---------- Page extract

Bambi vs. Godzilla, by David Mamet. Pantheon, 2006. With this collection of essays, prolific playwright and screen play writer David Mamet (Glengarry, Glen Ross; Wag the Dog) takes an amused look at “the purpose, nature, and practice of the movie business.” Quotes from Nietzsche and Aristotle link anecdotes about spoiled leading ladies and critiques of Hollywood legends. Mamet’s caustic wit, moreover, makes even the most technical passages on screenwriting shine. Both devoted cineasts and members of the peanut gallery are sure to give this book two thumbs up.

Heart-Shaped Box, by Joe Hill. William Morrow, 2007. Has-been death metal rocker Judas Coyne uses his dwindling royalties to maintain a collection of macabre curiosities. Surfing the web late one night, he comes across an ad for a suit that’s supposedly inhabited by its owner’s ghost, and moves quickly to snap it up. Little does Coyne know that the bespoke spirit was the step-father of a groupie he once scorned, and that it’s looking to revenge the girl’s suicide. A multiple award-winner for his short fiction, 35-year-old Hill has an extraordinary sense for pacing and a lyric style that transcends the slasher genre. Still, his novel is filled with spine-tingling narrative thrills worthy of his heritage: Novelist Steven King is his father.

Selected Poems, by James Fenton. Farrar, Straus and Giroux, 2006. In James Fenton’s poems, dark visions of modern life are exacted with simple diction and traditional form that seem to be the utterances of some long-ago oracle. Political oppression and the aftermath of war are treated with a cool distance that is even more chilling than hyperbole, and enriched by his first-hand experience as a war correspondent. This new collection of Fenton’s works is the perfect introduction to the British poet, who recently ended his tenure as Oxford Professor of Poetry. It provides ample evidence of his Audenesque range, and unpretentious clarity in the tradition of Larkin.

--------------------
---------- Raw data

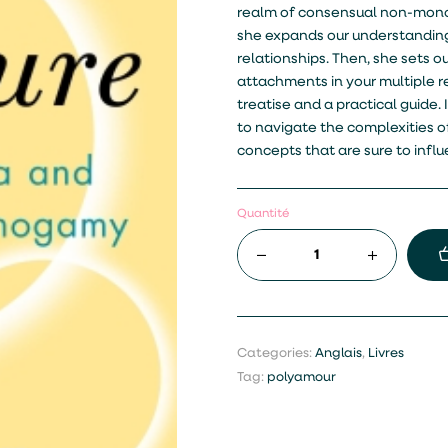
realm of consensual non-mono
she expands our understanding
relationships. Then, she sets o
attachments in your multiple re
treatise and a practical guide
to navigate the complexities of
concepts that are sure to inf
Quantité
Categories:
Anglais
,
Livres
Tag:
polyamour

--------------------

Required action: Reproduce the book reviews above word for word, in full.

Written solution:
Bambi vs. Godzilla, by David Mamet. Pantheon, 2006. With this collection of essays, prolific playwright and screen play writer David Mamet (Glengarry, Glen Ross; Wag the Dog) takes an amused look at “the purpose, nature, and practice of the movie business.” Quotes from Nietzsche and Aristotle link anecdotes about spoiled leading ladies and critiques of Hollywood legends. Mamet’s caustic wit, moreover, makes even the most technical passages on screenwriting shine. Both devoted cineasts and members of the peanut gallery are sure to give this book two thumbs up.

Heart-Shaped Box, by Joe Hill. William Morrow, 2007. Has-been death metal rocker Judas Coyne uses his dwindling royalties to maintain a collection of macabre curiosities. Surfing the web late one night, he comes across an ad for a suit that’s supposedly inhabited by its owner’s ghost, and moves quickly to snap it up. Little does Coyne know that the bespoke spirit was the step-father of a groupie he once scorned, and that it’s looking to revenge the girl’s suicide. A multiple award-winner for his short fiction, 35-year-old Hill has an extraordinary sense for pacing and a lyric style that transcends the slasher genre. Still, his novel is filled with spine-tingling narrative thrills worthy of his heritage: Novelist Steven King is his father.

Selected Poems, by James Fenton. Farrar, Straus and Giroux, 2006. In James Fenton’s poems, dark visions of modern life are exacted with simple diction and traditional form that seem to be the utterances of some long-ago oracle. Political oppression and the aftermath of war are treated with a cool distance that is even more chilling than hyperbole, and enriched by his first-hand experience as a war correspondent. This new collection of Fenton’s works is the perfect introduction to the British poet, who recently ended his tenure as Oxford Professor of Poetry. It provides ample evidence of his Audenesque range, and unpretentious clarity in the tradition of Larkin.